First of all, we must restrict the flow of finance into and out of the country. It is not just that we must not go in for full capital account convertibility –we are almost there now – but rather that we must move in the opposite direction of imposing greater restrictions and regulations on money being taken out of the country. We must review policies concerning exports and imports of goods and services, and impose greater restrictions on imports, curbing imports of luxury goods and services, and those related to such imports. We must increase public investments in energy, oil and natural gas exploration, fertilizer production and many areas of industrial and human resource infrastructure including education and health, using the enormous reserve funds available with the public sector enterprises. We must reverse the policies of privatization of industry, and the granting of huge bonanzas to the foreign and domestic corporate sector by way of tax concessions and cheap access to scarce natural resources. We must shift to a model of growth based on the needs and demands of the vast majority of working people and not the fancy tastes and preferences of a narrow elite which imitates the consumption patterns of the global rich.
What devaluation of the rupee does is to raise the cost of imports, and therefore, of all prices in the economy. It worsens inflation, which is already intolerably high on account of the government policies of high levels of indirect taxes and encouragement to traders and speculators. Devaluation hurts working people by bringing down their real incomes. It increases energy and fertiliser costs, harming the peasantry and agricultural labourers. It only benefits a handful of speculators. At the root of it all, devaluation means cheapening our labour in international markets: working harder, producing and selling more, but getting less!

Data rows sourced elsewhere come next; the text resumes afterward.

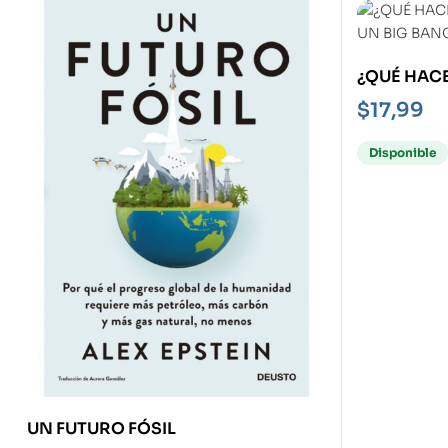
¿QUÉ HAC
EN UN BIG
$
17,99
Disponible
UN FUTURO FÓSIL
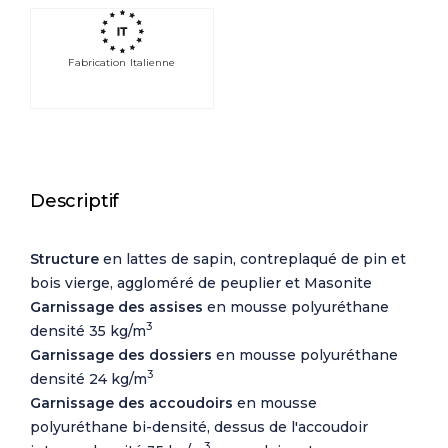
Fabrication Italienne
Descriptif
Structure
en lattes de sapin, contreplaqué de pin et
bois vierge, aggloméré de peuplier et Masonite
Garnissage des assises
en mousse polyuréthane
3
densité 35 kg/m
Garnissage des dossiers
en mousse polyuréthane
3
densité 24 kg/m
Garnissage des accoudoirs
en mousse
polyuréthane bi-densité, dessus de l'accoudoir
3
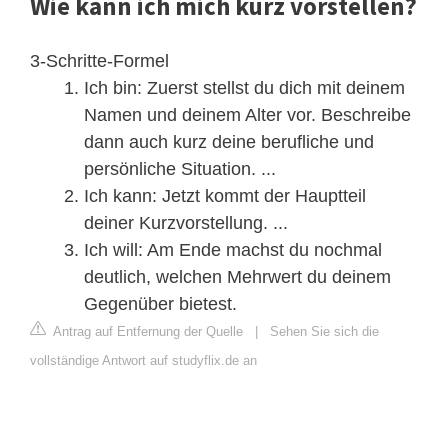
Wie kann ich mich kurz vorstellen?
3-Schritte-Formel
Ich bin: Zuerst stellst du dich mit deinem
Namen und deinem Alter vor. Beschreibe
dann auch kurz deine berufliche und
persönliche Situation. ...
Ich kann: Jetzt kommt der Hauptteil
deiner Kurzvorstellung. ...
Ich will: Am Ende machst du nochmal
deutlich, welchen Mehrwert du deinem
Gegenüber bietest.
Antrag auf Entfernung der Quelle
|
Sehen Sie sich die
vollständige Antwort auf studyflix.de an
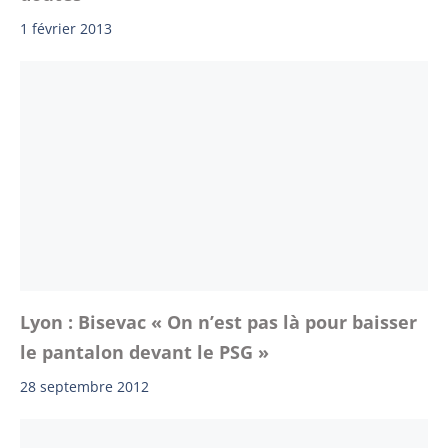
1 février 2013
Lyon : Bisevac « On n’est pas là pour baisser
le pantalon devant le PSG »
28 septembre 2012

The myth of bourgeois economics that exchange rates are determined by so-called economic fundamentals and the dogma that devaluation/depreciation of the currency will automatically increase foreign exchange earnings on account of exports should be categorically rejected. Public opinion must be mobilised against the ruinous neoliberal policies of the central and most state governments. The alternative set of policies based on basic land reforms, less inequality, greater direct taxation of the rich, increased public investments in health, education and infrastructure, greater democratic decentralization, and an economy of self-reliance with significant controls on foreign trade and capital flows must be popularised.